Document passage:
┄┄┄┄┄┄┄┄┄┄┄┄┄┄┄┄┄┄┄┄

Friday, 8 August 2008

Project Euler Problem 17: Converting numbers to words

Zimbabwe Prices: Picture Credit, SokwaneleFancy earning a Lotto prize of 1.2 quadrillion dollars? Then you should move to Zimbabwe! Don't be in too much of a hurry, though. By the time you'd brought it back home, your Zimbabwe-dollar haul would have shrunk to less than 4,000 US Dollars.

A couple of weeks back the BBC published an article talking about the problem of big numbers in Zimbabwe. Due to daily expenses measured in the trillions of dollars, with hyperinflation of 2,200,000% pushing that figure ever higher, the citizens of Zimbabwe have been googling to find the names for the next big numbers after trillions. Coincidentally, I was doing the same thing the day before I read the article as I went about solving Project Euler Problem 17.

The problem wants to know how many letters are needed to write out the numbers 1 to 1000 in words. Clearly this calls for an algorithm to convert numbers to words; since I always like to give a little extra to my loyal readers, I wanted to create an algorithm to handle numbers bigger than 1000. I ended up with one that can convert anything up to long.MaxValue: in words, nine quintillion, two hundred and twenty-three quadrillion, three hundred and seventy-two trillion, thirty-six billion, eight hundred and fifty-four million, seven hundred and seventy-five thousand, eight hundred and seven! Plenty powerful enough to write out Bill Gate's paychecks, and sufficient to keep the Zimbabweans going for the next few months!

┄┄┄┄┄┄┄┄┄┄┄┄┄┄┄┄┄┄┄┄

Instrument reading data
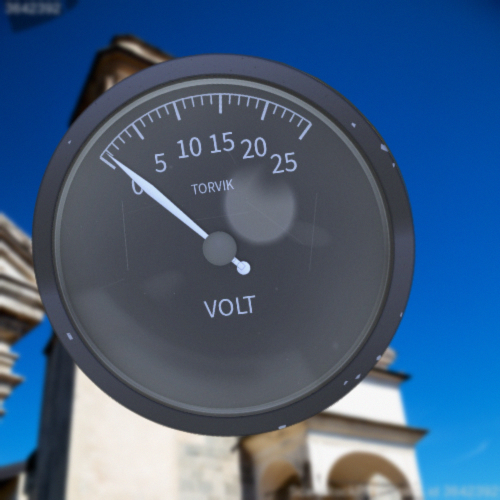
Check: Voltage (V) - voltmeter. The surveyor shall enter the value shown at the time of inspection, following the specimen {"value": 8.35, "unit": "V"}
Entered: {"value": 1, "unit": "V"}
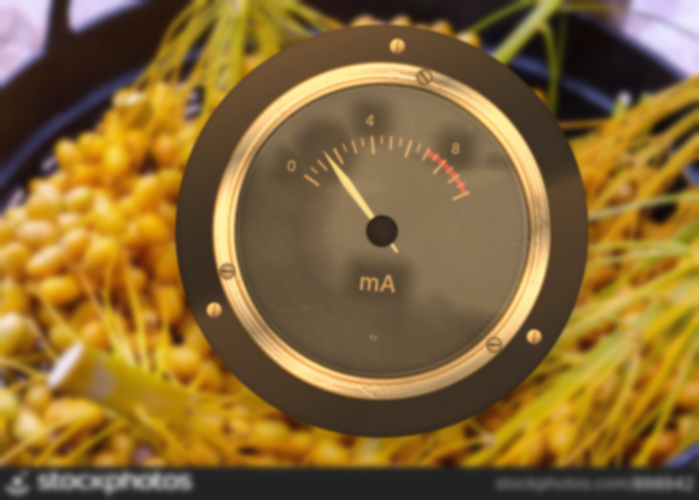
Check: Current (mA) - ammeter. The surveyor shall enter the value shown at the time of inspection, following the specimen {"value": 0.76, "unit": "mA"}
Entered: {"value": 1.5, "unit": "mA"}
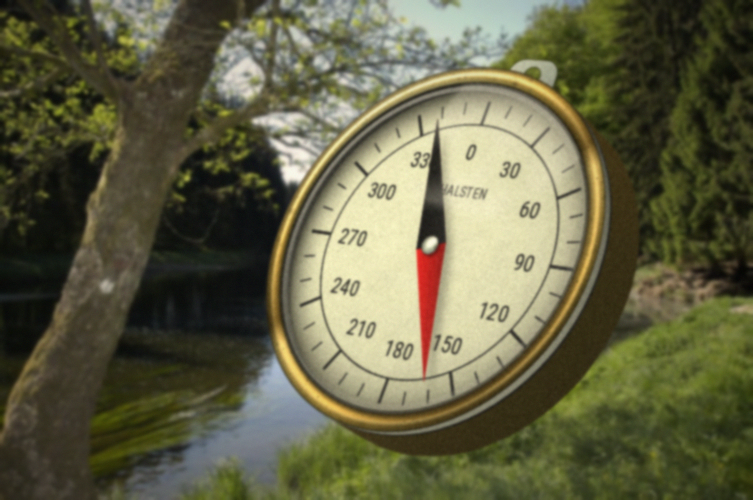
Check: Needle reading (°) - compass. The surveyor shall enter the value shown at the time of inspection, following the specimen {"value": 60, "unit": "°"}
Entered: {"value": 160, "unit": "°"}
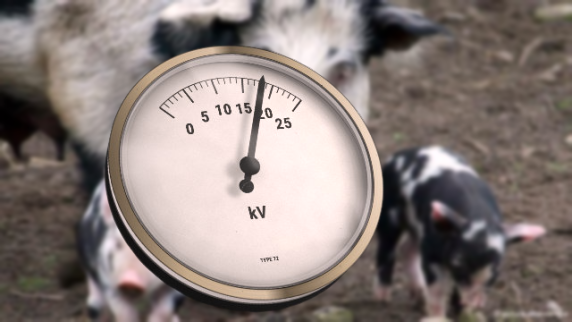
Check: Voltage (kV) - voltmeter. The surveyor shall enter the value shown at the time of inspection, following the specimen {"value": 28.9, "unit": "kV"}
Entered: {"value": 18, "unit": "kV"}
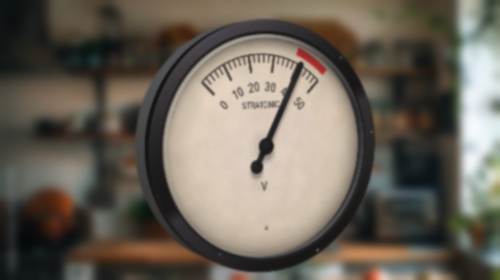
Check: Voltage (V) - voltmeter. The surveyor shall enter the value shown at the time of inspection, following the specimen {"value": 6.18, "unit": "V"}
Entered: {"value": 40, "unit": "V"}
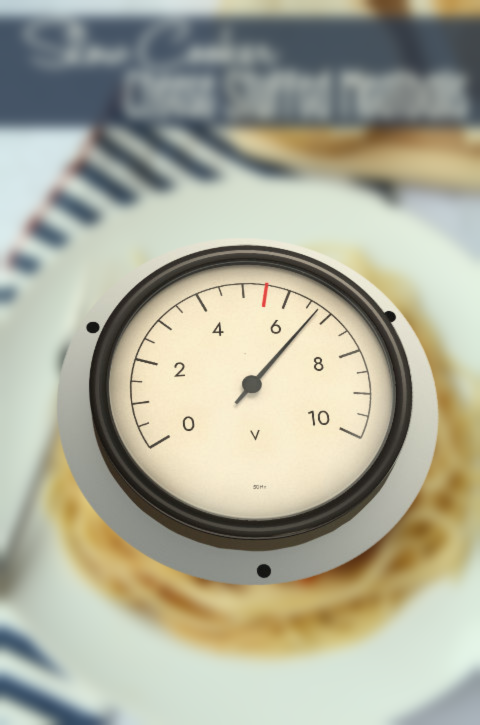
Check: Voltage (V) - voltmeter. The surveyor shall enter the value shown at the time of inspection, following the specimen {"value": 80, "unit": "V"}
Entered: {"value": 6.75, "unit": "V"}
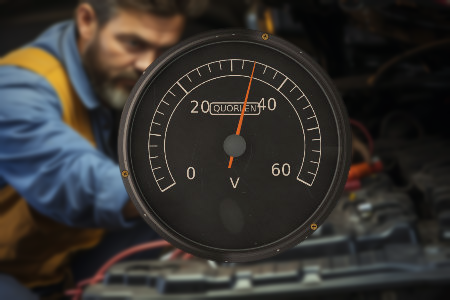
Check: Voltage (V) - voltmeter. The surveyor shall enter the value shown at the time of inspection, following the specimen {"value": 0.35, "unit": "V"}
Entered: {"value": 34, "unit": "V"}
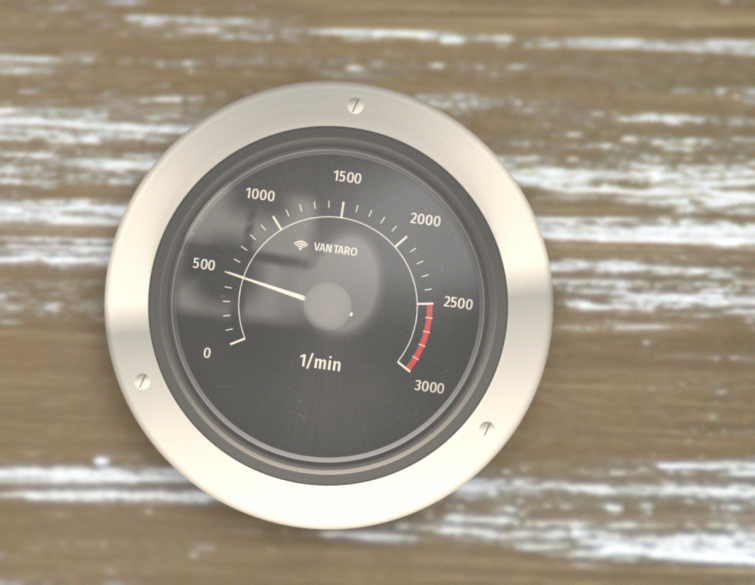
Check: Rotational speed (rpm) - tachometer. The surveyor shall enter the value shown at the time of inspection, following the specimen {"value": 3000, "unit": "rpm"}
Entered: {"value": 500, "unit": "rpm"}
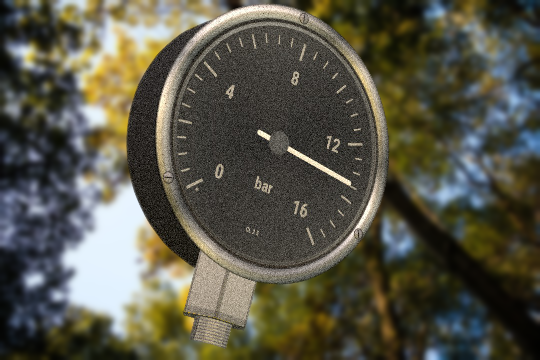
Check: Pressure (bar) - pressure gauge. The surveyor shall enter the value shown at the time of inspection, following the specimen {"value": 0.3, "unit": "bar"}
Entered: {"value": 13.5, "unit": "bar"}
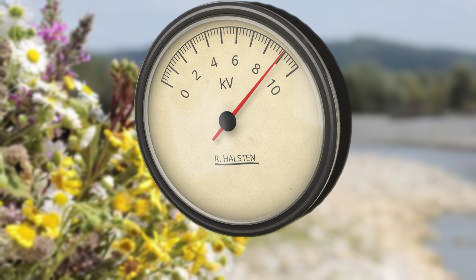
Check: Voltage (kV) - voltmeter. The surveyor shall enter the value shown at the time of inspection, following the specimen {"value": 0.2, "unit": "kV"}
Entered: {"value": 9, "unit": "kV"}
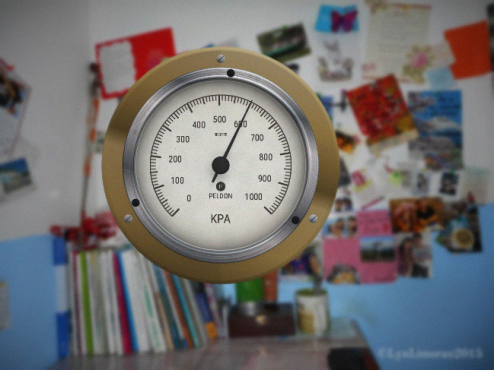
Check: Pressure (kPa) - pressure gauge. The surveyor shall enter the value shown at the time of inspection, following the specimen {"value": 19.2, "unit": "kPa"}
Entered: {"value": 600, "unit": "kPa"}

┄┄┄┄┄┄┄┄┄┄┄┄┄┄┄┄┄┄┄┄

Work item A:
Answer these questions from the post on Project Euler Problem 17:
(i) What rate of hyperinflation does it give for Zimbabwe?
(ii) What does Problem 17 want to know?
(iii) Up to what value can the author's algorithm convert numbers to words?
Work item B:
Pull out every row of the instrument reading data that contains the word "gauge".
The text and the rows have no connection to each other.

Task output A:
(i) 2,200,000%
(ii) How many letters are needed to write out the numbers 1 to 1000 in words
(iii) long.MaxValue

Task output B:
Check: Pressure (bar) - pressure gauge. The surveyor shall enter the value shown at the time of inspection, following the specimen {"value": 0.3, "unit": "bar"}
Check: Pressure (kPa) - pressure gauge. The surveyor shall enter the value shown at the time of inspection, following the specimen {"value": 19.2, "unit": "kPa"}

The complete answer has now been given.